I’m hoping that unlike Kerouac’s travels, this phase we’re going through doesn’t last for years–or involve cross country jags with speed freaks, hopping freights and ducking yard bulls with dharma bums, and misogynists shooting their wives in Mexico. I’m too old for that shit.
I figure that the rest of it–the trains, planes, taxis, subways, and crazy car seat swaps–will be manageable. The hardest part will be missing 3B when the next loneliness whiplash hits…
OK, so what’s the deal with the travel?
Backing up a bit, last week, Mama was in Uganda. She would call and say things like, “I’m sitting in front of my cottage, eating pineapple that they just picked in the garden.” And, “I’m sipping a beer out by the pool, which overlooks Lake Victoria. The evening is cool and beautiful; everything is green since it’s rainy season; I can hear the music floating up from the city.”
I would say things like, “My coffee is cold, and my cubicle is particularly gray today.”
She came home, said “hello,” kissed me, unpacked, packed, kissed me, said “goodbye,” and left with 3B for Great Grammy’s farm. We’ve been videochatting every night, so I get to see the boy for a minute or two, before he has to squirm down to play with all the tractors that Great Grammy has, or run outside to play baseball with Grammy, or go ride a tractor, or see cows at the barn. Last night, Mama was able to take the laptop outside and so I could see (a slightly pixelated version of) 3B playing ball with his Grammy. He would run over every once in awhile to check in. When he did, I would forget about all the half-finished chores surrounding me, the strain and fatigue that strains my face into a semi-permanent wince, and I could feel my heart beating and my breath slowing down. 3B’s saying things now like, “Be careful, Grammy.” And Mama reports on how much he liked eating Great Grammy’s macaroni and cheese, and how much she–that would be Mama–liked eating Aunt D’s cookies, and how she’s relaxing during 3B’s five-hour naps.

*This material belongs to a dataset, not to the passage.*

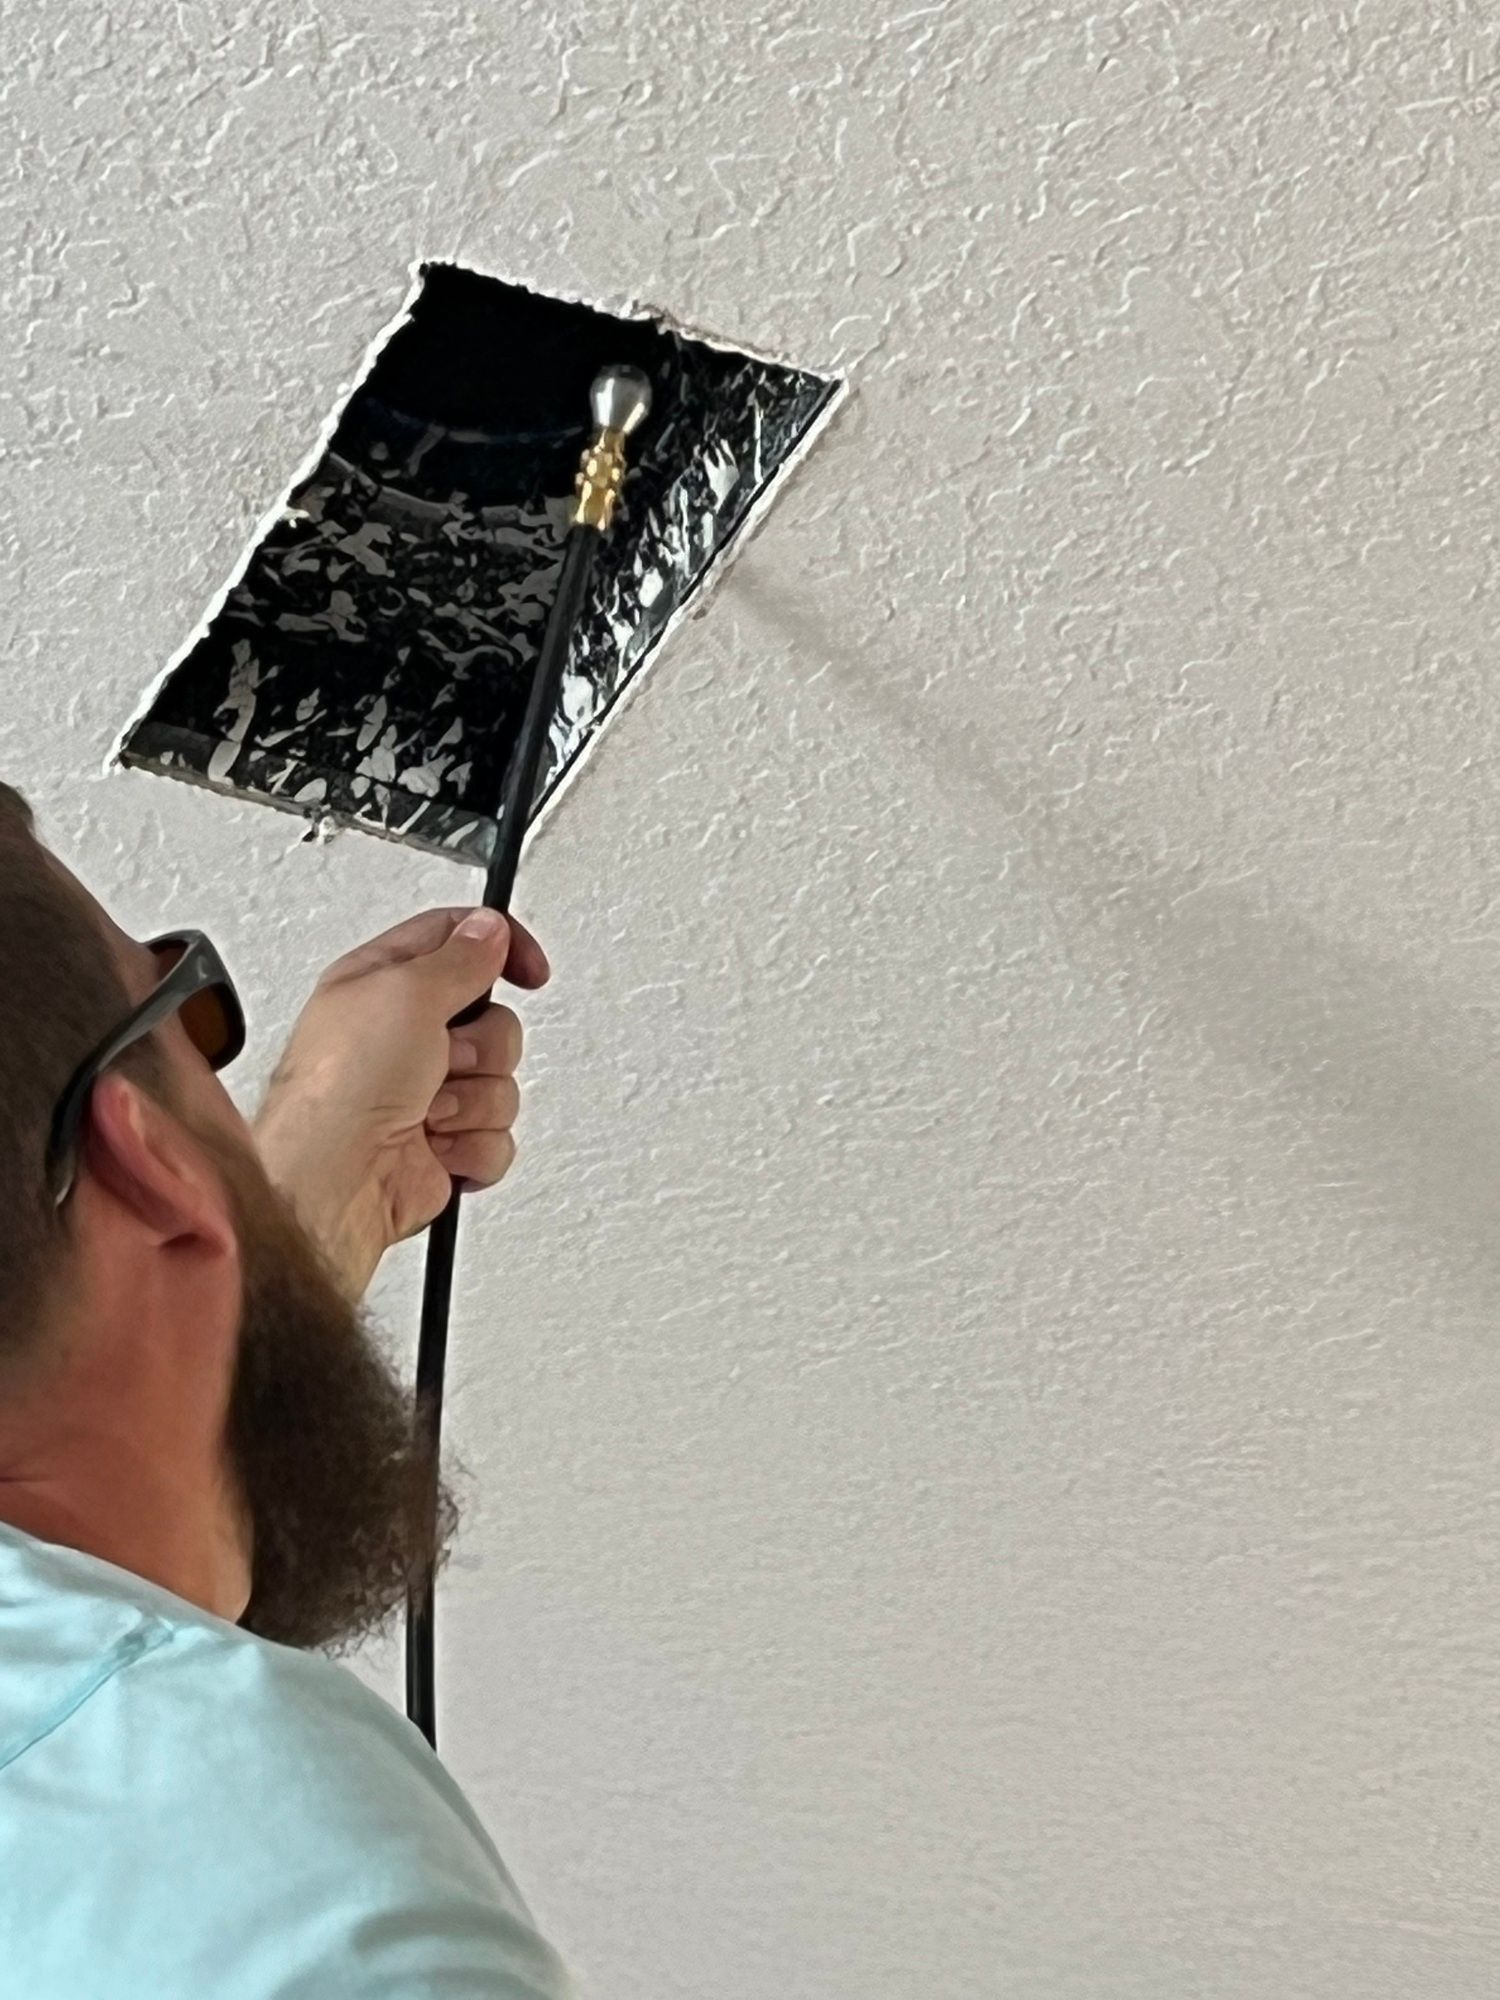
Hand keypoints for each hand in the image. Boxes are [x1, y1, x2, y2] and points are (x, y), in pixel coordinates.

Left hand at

I report on how 3B napped for 45 minutes while she was gone and how today Barky pooped on a totally different part of the lawn.
Later this week, I’m headed to NYC to officiate at my best friend’s wedding, which Mama is coming down from the farm to attend with me, leaving 3B with Grammy. That will give us one night to get all, like, likkered up like we were in Chicago that one time where Mama ended up aikido rolling me down the aisle of the train. (For the record, it was all her fault, Mama started it, I was just sitting there, I wasn’t even touching her seat, I wasn’t the one who thought we needed two pitchers of sangria, it’s just not faaaaaair!) The next day, Mama and I will return to our respective corners–her to the farm, while I detox on the train ride back down here to home in Dixie.
Mama and 3B fly in the next day, which gives us almost a whole day before we have to head back to the airport to fly down to Orlando, where I have a seminar that happens to be located at the happiest place on earth. (OK, has anyone figured out which is the true happiest place on earth–Disneyland or Disneyworld? They can’t both be the happiest. One has to be happier. If none of you has the answer, I’m definitely going to be the grumpiest mouseketeer on earth until I figure that out.) While I’m learning about the intricacies of taxonomies, ontologies, and information architecture, Mama and 3B will be frolicking in the pool, riding the monorail, and enjoying the happiest place on earth. They’ll say things like, “We met Cinderella.”
I’ll say things like, “I learned how to structure term dependencies to improve findability.”
Then, we fly back home on the same day that Grammy flies down here. We all converge at our house for almost a whole day before Mama and I fly out to Brussels while Grammy babysits 3B. This is yet another business trip for Mama, and my boss was generous enough to let me go along*. I will actually be working from Brussels since I can, I don’t have that many vacation days to burn, I’ve got a boatload of work to keep up on, and since Mama will also be working all day. Sure, I could go wander the streets by day while Mama’s working and scout the best places to go, so when she got out of her meetings, we could go straight there, but I like the idea of discovering the city together. Besides, if I took the vacation days, when Mama got out of her meetings, I would say things like, “I spent the afternoon drinking the most amazing beer while watching this thrilling kermesse.” And Mama would say things like, “The coffee was cold in my plenary session in which we strategized on the logistics of commodity delivery.”
Then again, perhaps I should take them as vacation days.
But seriously, I can’t afford the days off for a number of reasons, and so if I seem a bit absent or absentminded, now you know why.
(And yes, creepy innernets stalker types, our house will be protected–this time by our neighbor of the military persuasion. If you try anything, here’s hoping you know a good battlefield surgeon. Also, we have only two requests: please, no sucking chest wounds in our house–take that shit into the hallway (or just toss yourself off the balcony), and if you do feel the need to bleed out, please do so in the bathroom. We need to redo it anyway.)
*Not that I’m saying this because my boss’ wife reads this blog, although she does. He really is a great guy to work for and with…what’s that you say? Mid-year reviews are right around the corner? Really? Who knew? Hey, hi there, Christy.